DATASET ENTRIES section start
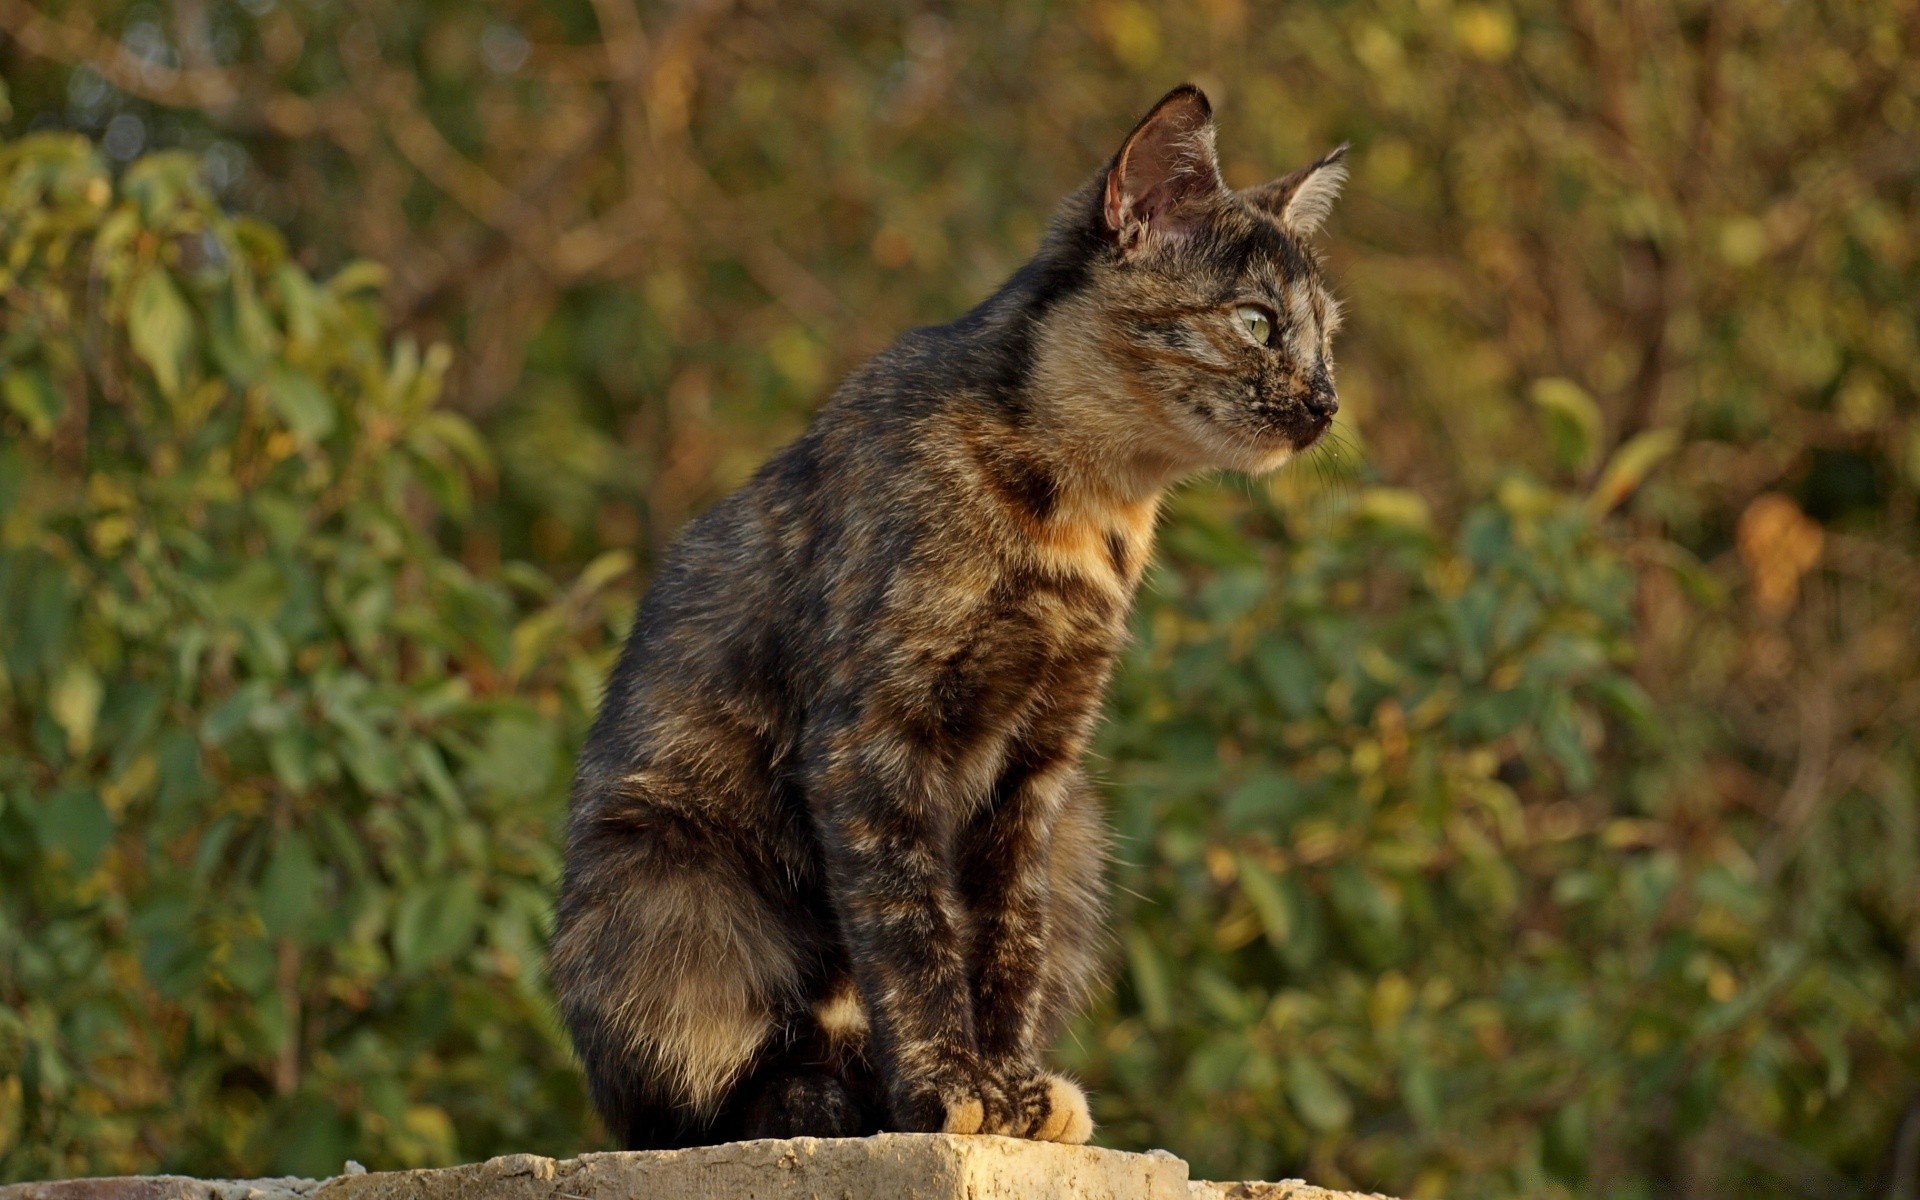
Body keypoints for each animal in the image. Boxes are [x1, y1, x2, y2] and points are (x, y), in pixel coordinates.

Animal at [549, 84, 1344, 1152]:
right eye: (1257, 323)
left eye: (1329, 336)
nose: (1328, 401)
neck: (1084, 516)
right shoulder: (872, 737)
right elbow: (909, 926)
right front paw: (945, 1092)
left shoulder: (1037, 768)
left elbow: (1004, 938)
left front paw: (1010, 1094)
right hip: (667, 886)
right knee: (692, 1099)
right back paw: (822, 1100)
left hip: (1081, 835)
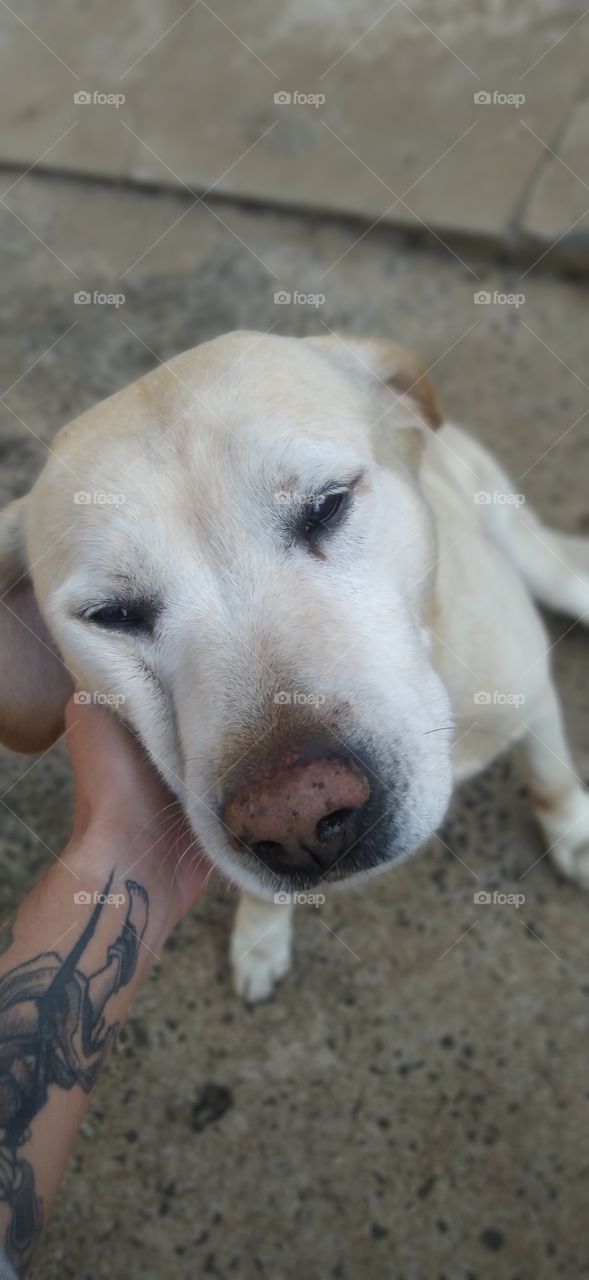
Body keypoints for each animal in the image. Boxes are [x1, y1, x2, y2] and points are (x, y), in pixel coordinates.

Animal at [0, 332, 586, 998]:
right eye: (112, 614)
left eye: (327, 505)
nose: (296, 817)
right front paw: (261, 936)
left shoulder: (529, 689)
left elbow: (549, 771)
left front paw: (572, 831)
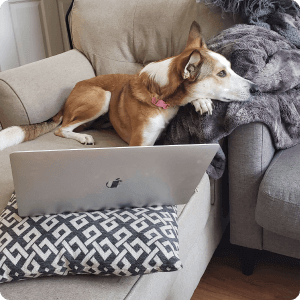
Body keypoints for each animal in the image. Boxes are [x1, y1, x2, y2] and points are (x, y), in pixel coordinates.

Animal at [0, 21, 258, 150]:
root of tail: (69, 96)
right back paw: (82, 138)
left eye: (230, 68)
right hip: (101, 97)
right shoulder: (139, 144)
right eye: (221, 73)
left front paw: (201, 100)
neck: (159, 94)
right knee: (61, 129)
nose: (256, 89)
DATASET ENTRIES section end
(ABOUT THIS EXERCISE): Reproduce each line of the material that mentions "front".

(RESULT FOR THIS EXERCISE):
right front paw: (945, 1092)
left front paw: (1010, 1094)
right front paw: (261, 936)
left front paw: (572, 831)
left front paw: (201, 100)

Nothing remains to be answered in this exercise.